Answer these from the editorial on D.C. Medicaid spending:
(a) On what date did the current fiscal year start?
(b) By how much has the city already overspent, according to the chief financial officer's warning to the mayor-elect?
(c) According to the D.C. Inspector General's audit, how much did D.C. officials spend on nonemergency transportation for Medicaid recipients?

(SELECTED PASSAGE)
• • •
In an editorial a month ago, we warned that “Blinding Medicaid waste and abuse” had created a $22.3 million hole in D.C. coffers. Now comes word that the failure to file the proper reimbursement paperwork for Medicaid and Medicare services has already caused overruns in the current budget. With the fiscal year having only started on Oct. 1, this is a red flag neither Mayor Tony Williams nor his successor can ignore.
D.C. Chief Financial Officer Nat Gandhi has warned Mayor-elect Adrian Fenty that the city already has overspent by $87 million, The Washington Post reported yesterday. That figure could rise to $300 million next year if spending reins aren’t gripped immediately. Most of the potential shortfall is attributed to rising costs for health care, and The Post cited higher-than-expected health-care enrollments as creating part of pressure. But much of the fault lies with an inefficient bureaucracy.
As The Washington Times reported and editorialized last month, an audit by the D.C. Inspector General found the city’s Medicaid program is in “serious breach of basic internal controls,” with D.C. officials spending $22.3 million on nonemergency transportation for Medicaid recipients. Problem is, they cannot determine whether the money should have been paid or not because transportation firms filed dozens of claims for Medicaid patients who were actually dead.
• • •
(DATASET)
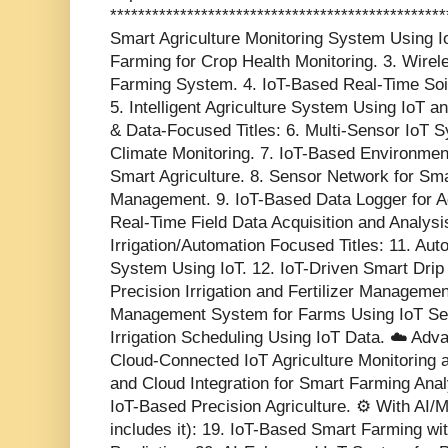
************************************************
Smart Agriculture Monitoring System Using Io
Farming for Crop Health Monitoring. 3. Wir
Farming System. 4. IoT-Based Real-Time Soi
5. Intelligent Agriculture System Using IoT a
& Data-Focused Titles: 6. Multi-Sensor IoT S
Climate Monitoring. 7. IoT-Based Environmen
Smart Agriculture. 8. Sensor Network for Sma
Management. 9. IoT-Based Data Logger for Agr
Real-Time Field Data Acquisition and Analysis
Irrigation/Automation Focused Titles: 11. Aut
System Using IoT. 12. IoT-Driven Smart Drip 
Precision Irrigation and Fertilizer Manageme
Management System for Farms Using IoT Sen
Irrigation Scheduling Using IoT Data. ☁️ Ad
Cloud-Connected IoT Agriculture Monitoring 
and Cloud Integration for Smart Farming Anal
IoT-Based Precision Agriculture. ⚙️ With AI/
includes it): 19. IoT-Based Smart Farming w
• • •
(RESPONSE BELOW)
(a) Oct. 1
(b) $87 million
(c) $22.3 million